Problem: Please restate the data that follows word for word, with the pictures left out.

(Collected material Opens)

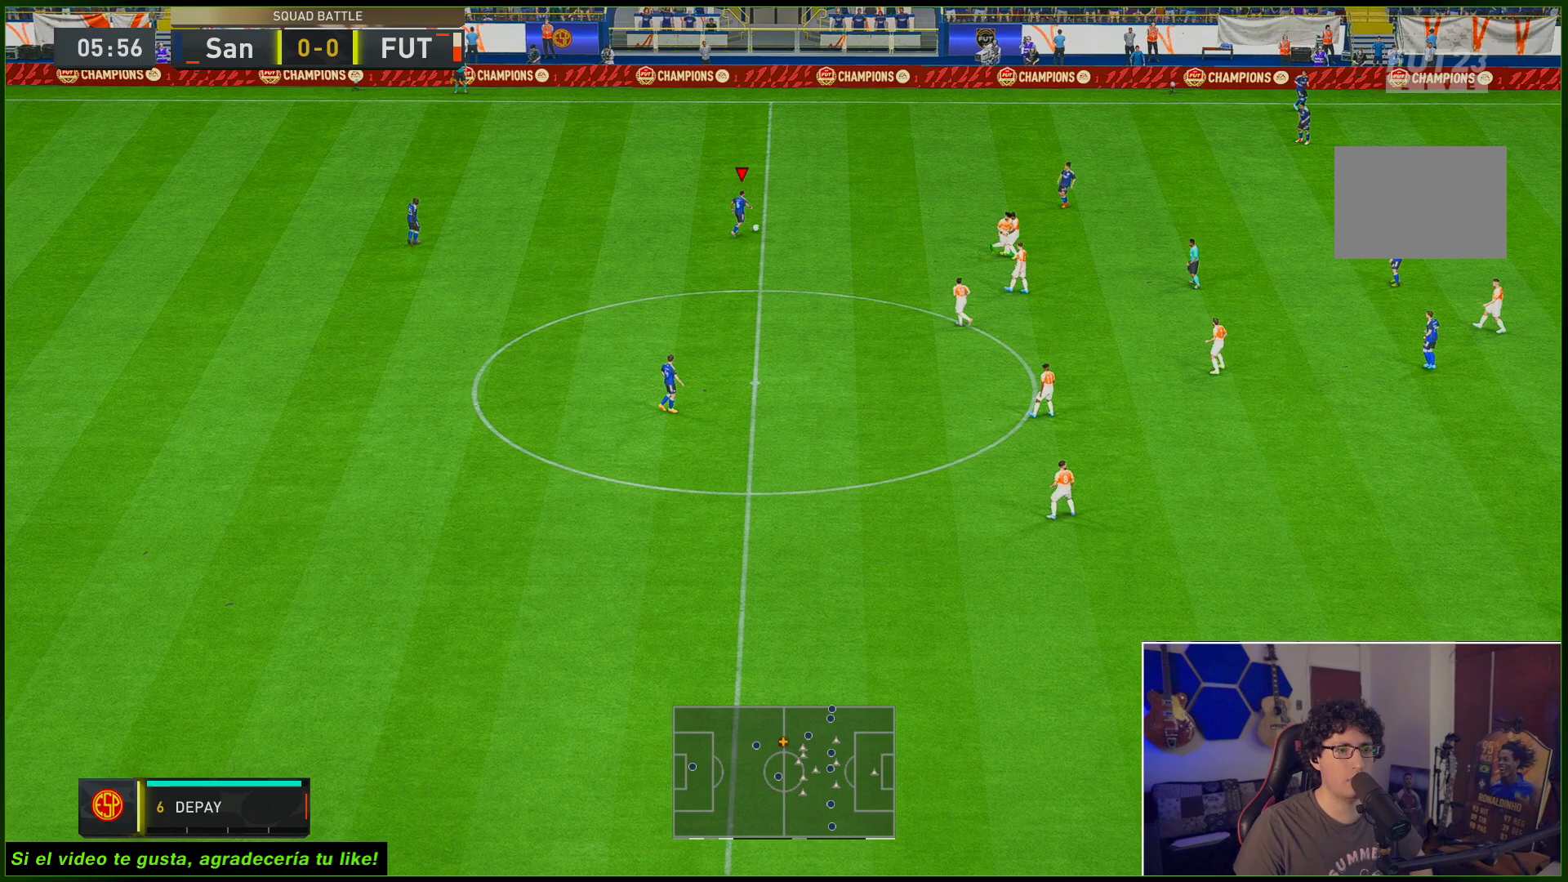
{"buttons": [], "left_stick": "right", "right_stick": "center", "events": [[183, "L1", "down"], [183, "left_stick", "right"], [317, "L1", "up"]]}
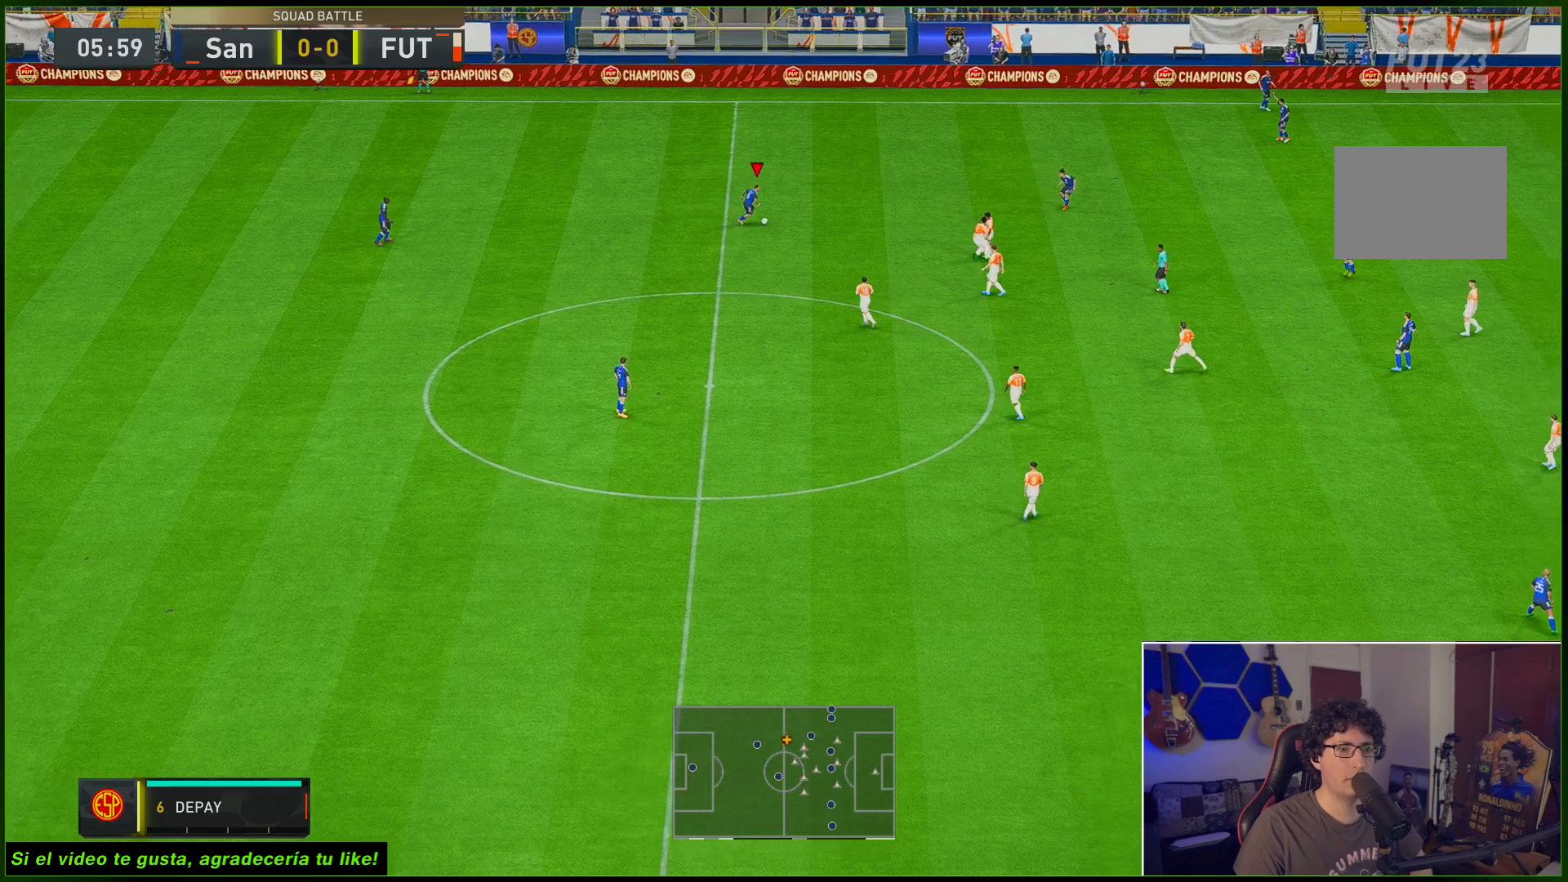
{"buttons": [], "left_stick": "center", "right_stick": "center", "events": [[67, "right_stick", "down"], [200, "right_stick", "center"], [283, "left_stick", "center"]]}
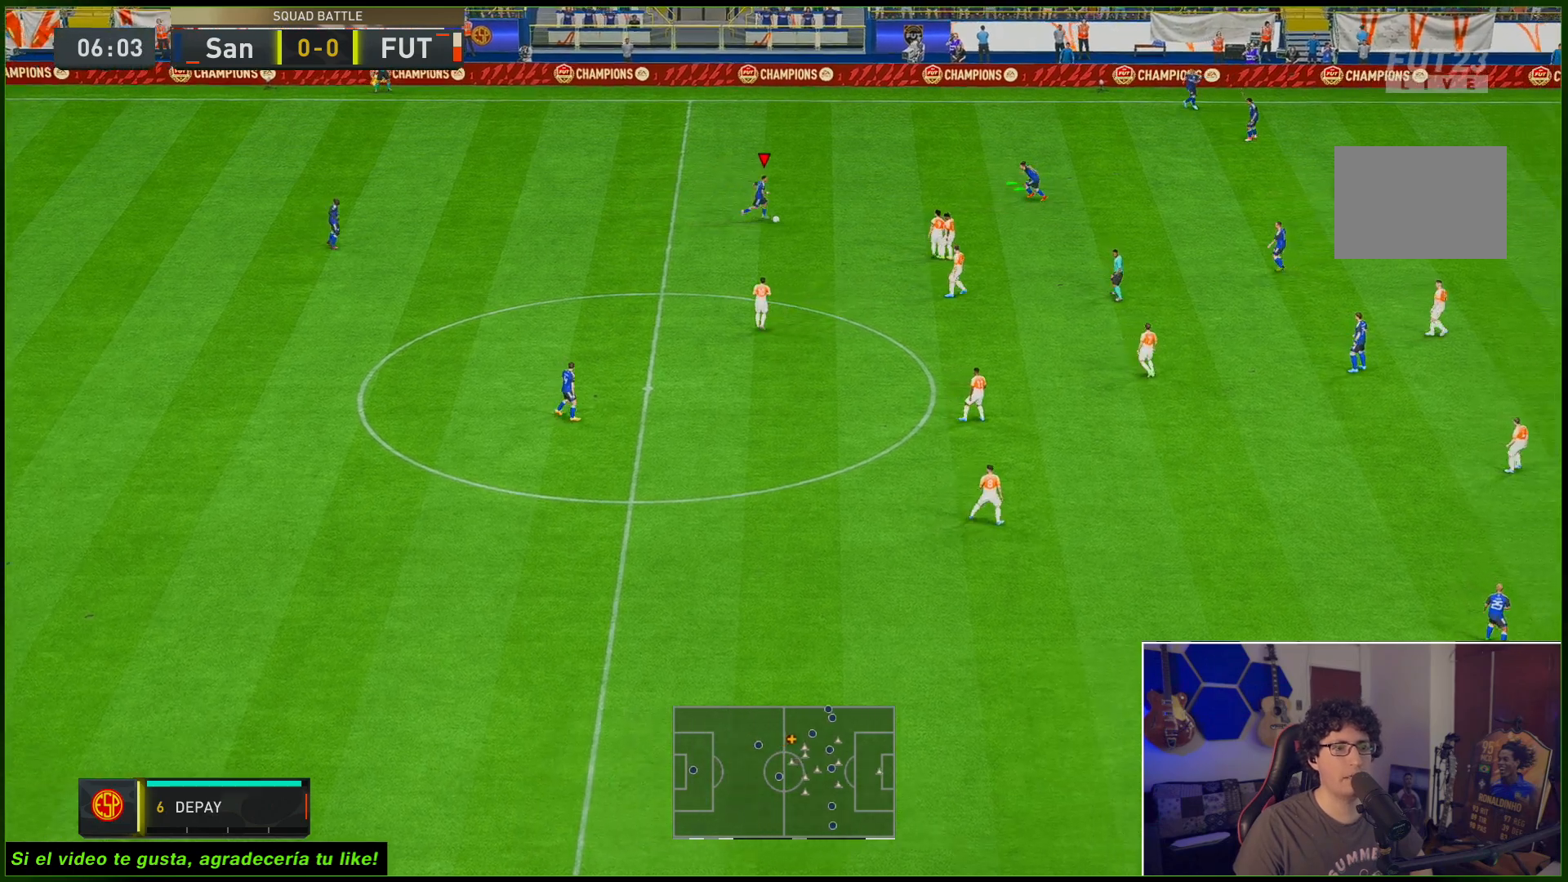
{"buttons": [], "left_stick": "center", "right_stick": "center", "events": []}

(Collected material Closes)

Exercise solution:
{"buttons": [], "left_stick": "right", "right_stick": "center", "events": [[183, "L1", "down"], [183, "left_stick", "right"], [317, "L1", "up"]]}
{"buttons": [], "left_stick": "center", "right_stick": "center", "events": [[67, "right_stick", "down"], [200, "right_stick", "center"], [283, "left_stick", "center"]]}
{"buttons": [], "left_stick": "center", "right_stick": "center", "events": []}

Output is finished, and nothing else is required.